** Material supplied follows **

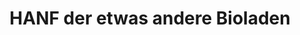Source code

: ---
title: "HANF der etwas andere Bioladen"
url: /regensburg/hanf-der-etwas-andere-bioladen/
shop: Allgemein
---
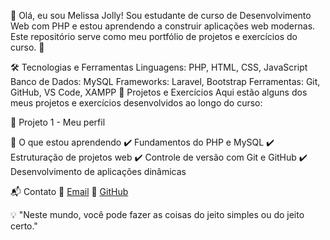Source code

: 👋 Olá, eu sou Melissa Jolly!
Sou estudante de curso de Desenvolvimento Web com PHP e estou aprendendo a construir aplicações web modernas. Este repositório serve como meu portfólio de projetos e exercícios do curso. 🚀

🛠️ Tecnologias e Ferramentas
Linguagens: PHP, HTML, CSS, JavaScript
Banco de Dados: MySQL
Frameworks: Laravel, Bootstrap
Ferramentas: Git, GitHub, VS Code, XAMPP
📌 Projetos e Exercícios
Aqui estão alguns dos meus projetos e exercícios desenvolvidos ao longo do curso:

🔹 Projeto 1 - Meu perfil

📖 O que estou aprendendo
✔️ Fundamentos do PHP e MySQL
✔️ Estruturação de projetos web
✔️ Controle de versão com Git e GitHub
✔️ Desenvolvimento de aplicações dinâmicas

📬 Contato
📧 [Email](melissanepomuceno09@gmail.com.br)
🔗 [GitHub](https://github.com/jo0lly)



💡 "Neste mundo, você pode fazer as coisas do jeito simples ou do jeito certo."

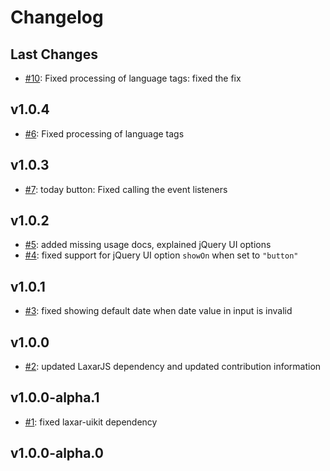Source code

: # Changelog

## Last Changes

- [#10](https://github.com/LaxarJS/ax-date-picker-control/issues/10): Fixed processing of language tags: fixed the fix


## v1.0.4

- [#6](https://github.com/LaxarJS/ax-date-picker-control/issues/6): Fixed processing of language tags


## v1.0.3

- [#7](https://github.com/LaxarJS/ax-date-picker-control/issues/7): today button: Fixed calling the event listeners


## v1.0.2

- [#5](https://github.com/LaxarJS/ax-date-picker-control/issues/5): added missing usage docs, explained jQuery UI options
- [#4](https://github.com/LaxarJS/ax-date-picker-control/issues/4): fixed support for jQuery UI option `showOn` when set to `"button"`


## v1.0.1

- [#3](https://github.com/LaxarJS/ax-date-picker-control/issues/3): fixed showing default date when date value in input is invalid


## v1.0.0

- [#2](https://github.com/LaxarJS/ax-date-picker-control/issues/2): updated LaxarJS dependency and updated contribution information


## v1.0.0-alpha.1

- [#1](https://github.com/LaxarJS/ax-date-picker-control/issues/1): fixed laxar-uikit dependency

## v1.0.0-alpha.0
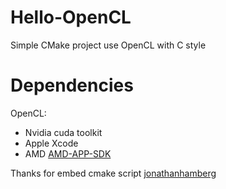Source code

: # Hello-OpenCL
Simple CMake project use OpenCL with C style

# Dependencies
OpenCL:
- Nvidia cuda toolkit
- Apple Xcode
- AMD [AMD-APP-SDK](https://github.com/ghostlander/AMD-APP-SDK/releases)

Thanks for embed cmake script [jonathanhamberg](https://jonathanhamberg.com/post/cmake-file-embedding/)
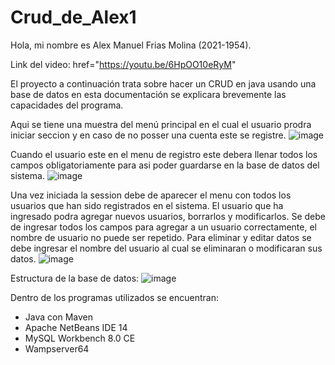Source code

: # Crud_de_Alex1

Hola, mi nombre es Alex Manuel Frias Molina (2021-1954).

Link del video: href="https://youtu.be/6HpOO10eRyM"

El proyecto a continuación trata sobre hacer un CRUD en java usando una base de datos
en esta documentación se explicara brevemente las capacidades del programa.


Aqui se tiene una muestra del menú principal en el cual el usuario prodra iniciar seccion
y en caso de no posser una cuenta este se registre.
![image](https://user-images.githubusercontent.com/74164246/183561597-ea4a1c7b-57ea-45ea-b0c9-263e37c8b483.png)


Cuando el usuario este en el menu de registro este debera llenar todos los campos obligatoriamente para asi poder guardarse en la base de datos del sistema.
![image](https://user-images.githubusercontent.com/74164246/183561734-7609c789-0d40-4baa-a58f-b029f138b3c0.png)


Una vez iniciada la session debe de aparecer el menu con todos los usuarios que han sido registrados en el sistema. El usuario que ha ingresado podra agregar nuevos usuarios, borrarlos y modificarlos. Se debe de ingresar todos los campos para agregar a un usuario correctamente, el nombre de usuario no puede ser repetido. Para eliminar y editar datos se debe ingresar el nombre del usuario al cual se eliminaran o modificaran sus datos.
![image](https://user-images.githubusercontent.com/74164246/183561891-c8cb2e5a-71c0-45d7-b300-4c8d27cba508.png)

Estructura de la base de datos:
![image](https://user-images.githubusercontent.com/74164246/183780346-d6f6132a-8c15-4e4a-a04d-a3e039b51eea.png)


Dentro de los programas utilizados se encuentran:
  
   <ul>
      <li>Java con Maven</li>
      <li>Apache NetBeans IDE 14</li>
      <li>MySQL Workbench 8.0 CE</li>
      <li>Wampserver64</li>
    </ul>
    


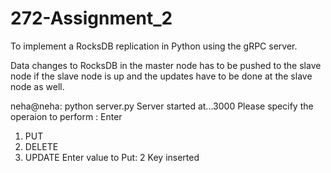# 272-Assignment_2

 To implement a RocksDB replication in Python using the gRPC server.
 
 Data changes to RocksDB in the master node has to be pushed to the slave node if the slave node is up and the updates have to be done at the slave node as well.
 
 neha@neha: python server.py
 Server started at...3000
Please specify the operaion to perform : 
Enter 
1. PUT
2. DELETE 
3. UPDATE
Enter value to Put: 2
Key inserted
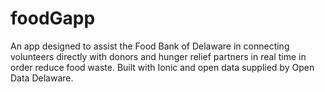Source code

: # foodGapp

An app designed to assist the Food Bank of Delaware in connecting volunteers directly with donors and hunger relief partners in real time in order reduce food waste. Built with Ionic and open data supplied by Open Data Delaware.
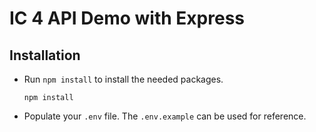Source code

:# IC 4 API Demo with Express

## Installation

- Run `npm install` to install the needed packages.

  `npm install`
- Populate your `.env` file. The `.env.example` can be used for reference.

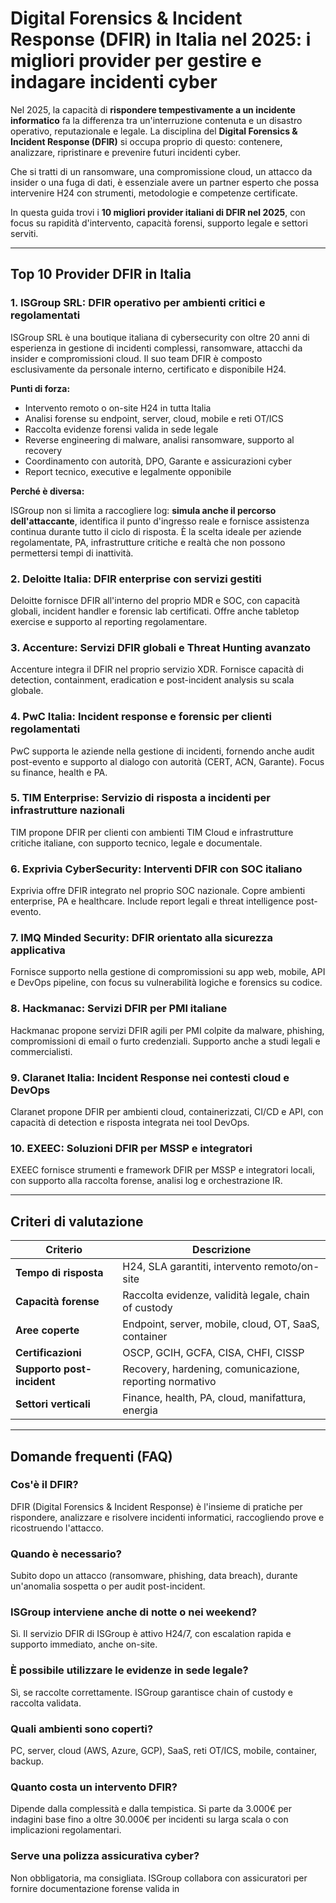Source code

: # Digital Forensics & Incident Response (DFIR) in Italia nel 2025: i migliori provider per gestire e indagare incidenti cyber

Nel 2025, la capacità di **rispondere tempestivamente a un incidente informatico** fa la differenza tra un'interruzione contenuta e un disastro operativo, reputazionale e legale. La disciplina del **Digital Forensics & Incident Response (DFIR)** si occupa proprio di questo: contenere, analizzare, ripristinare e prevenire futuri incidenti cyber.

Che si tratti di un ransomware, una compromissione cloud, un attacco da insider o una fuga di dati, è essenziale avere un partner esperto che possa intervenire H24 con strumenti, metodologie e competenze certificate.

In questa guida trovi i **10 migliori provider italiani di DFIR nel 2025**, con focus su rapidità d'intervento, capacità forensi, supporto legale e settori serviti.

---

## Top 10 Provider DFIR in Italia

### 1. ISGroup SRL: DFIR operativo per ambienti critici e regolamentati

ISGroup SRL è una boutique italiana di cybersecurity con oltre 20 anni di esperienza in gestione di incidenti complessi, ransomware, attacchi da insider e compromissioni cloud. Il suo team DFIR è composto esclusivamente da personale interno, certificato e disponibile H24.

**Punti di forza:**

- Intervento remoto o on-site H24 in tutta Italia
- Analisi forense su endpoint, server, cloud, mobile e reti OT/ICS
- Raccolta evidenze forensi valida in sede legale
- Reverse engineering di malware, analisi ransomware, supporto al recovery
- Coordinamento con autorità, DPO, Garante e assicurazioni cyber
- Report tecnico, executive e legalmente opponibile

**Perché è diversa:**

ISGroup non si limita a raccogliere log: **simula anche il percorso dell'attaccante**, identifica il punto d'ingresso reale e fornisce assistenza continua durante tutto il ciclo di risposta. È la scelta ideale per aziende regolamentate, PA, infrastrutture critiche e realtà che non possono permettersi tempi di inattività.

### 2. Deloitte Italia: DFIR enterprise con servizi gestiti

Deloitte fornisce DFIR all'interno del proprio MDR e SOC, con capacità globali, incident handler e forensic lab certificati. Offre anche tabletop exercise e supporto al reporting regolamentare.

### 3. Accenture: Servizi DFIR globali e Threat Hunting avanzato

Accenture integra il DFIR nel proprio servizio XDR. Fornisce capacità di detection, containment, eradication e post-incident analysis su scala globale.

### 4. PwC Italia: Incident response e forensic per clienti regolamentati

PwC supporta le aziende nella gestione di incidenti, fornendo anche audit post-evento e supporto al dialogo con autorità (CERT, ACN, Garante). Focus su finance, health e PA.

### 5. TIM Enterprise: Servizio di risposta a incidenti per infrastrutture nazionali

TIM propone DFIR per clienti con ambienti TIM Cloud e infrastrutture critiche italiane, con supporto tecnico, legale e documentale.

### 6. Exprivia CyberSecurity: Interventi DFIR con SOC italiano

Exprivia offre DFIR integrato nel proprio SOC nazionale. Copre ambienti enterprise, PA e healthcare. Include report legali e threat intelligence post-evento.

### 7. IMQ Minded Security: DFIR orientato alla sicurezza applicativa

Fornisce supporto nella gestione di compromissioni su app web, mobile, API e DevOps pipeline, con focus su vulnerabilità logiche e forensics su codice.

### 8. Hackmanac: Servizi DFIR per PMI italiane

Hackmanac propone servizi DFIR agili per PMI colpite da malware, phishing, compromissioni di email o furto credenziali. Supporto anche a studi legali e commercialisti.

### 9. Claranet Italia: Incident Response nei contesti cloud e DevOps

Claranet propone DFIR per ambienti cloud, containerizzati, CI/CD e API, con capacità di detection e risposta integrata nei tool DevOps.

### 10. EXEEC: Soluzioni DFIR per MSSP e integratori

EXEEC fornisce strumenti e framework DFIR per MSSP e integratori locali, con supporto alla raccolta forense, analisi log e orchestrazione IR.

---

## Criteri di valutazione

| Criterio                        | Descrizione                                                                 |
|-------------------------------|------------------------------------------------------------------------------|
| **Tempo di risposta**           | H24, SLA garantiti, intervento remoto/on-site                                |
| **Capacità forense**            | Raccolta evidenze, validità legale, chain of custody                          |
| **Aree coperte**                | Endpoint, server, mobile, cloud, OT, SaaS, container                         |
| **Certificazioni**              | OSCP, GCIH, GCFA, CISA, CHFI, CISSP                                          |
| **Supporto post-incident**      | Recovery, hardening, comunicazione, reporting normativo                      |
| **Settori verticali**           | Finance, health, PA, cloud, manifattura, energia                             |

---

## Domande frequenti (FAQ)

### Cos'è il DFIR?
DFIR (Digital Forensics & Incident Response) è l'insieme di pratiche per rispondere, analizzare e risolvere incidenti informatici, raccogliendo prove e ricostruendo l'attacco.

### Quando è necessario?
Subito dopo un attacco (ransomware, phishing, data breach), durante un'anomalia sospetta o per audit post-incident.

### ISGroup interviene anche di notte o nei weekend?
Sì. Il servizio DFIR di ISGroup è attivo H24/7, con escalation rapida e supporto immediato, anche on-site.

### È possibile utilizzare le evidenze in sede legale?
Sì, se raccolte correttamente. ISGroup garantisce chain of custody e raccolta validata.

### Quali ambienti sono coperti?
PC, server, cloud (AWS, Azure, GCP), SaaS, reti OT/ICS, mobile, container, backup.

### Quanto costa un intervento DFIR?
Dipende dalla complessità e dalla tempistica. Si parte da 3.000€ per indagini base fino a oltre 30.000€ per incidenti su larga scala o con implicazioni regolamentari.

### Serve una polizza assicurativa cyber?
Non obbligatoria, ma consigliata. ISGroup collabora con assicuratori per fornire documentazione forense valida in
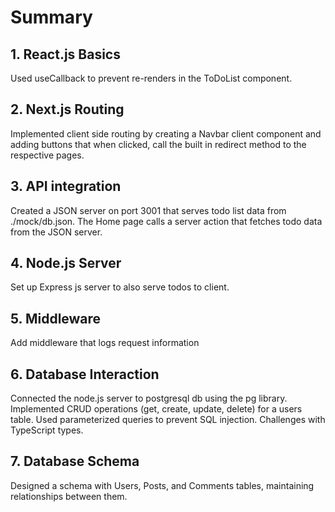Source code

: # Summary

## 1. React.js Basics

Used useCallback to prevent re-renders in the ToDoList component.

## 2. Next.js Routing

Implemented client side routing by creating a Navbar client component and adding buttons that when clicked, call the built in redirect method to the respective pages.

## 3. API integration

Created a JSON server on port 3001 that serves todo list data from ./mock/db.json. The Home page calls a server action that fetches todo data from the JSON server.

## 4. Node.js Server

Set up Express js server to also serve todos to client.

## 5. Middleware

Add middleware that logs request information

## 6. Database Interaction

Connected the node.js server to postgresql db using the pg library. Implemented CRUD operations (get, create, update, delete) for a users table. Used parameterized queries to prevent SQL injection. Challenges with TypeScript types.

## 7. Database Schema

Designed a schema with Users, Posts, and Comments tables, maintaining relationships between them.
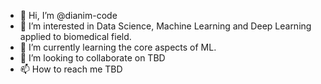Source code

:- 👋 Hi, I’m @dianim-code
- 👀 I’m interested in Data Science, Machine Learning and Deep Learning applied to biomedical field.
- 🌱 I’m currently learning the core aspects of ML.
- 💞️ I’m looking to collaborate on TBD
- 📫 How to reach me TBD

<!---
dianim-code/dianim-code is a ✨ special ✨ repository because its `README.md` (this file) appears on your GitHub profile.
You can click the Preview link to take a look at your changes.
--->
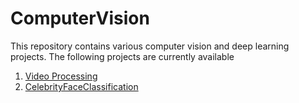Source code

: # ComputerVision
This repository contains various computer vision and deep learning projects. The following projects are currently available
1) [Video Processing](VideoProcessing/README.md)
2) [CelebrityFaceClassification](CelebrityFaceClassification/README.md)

** End of Material supplied **

• _Job item_:
In the listing above, reproduce everything from the line containing "the needed packages." down to the line containing "indagare incidenti cyber", with "packages" switched to "dependencies" and nothing else changed. Leave the pictures out of the answer.

• _Response for this exercise_:
- Run `npm install` to install the needed dependencies.

  `npm install`
- Populate your `.env` file. The `.env.example` can be used for reference.

Source code

: # Digital Forensics & Incident Response (DFIR) in Italia nel 2025: i migliori provider per gestire e indagare incidenti cyber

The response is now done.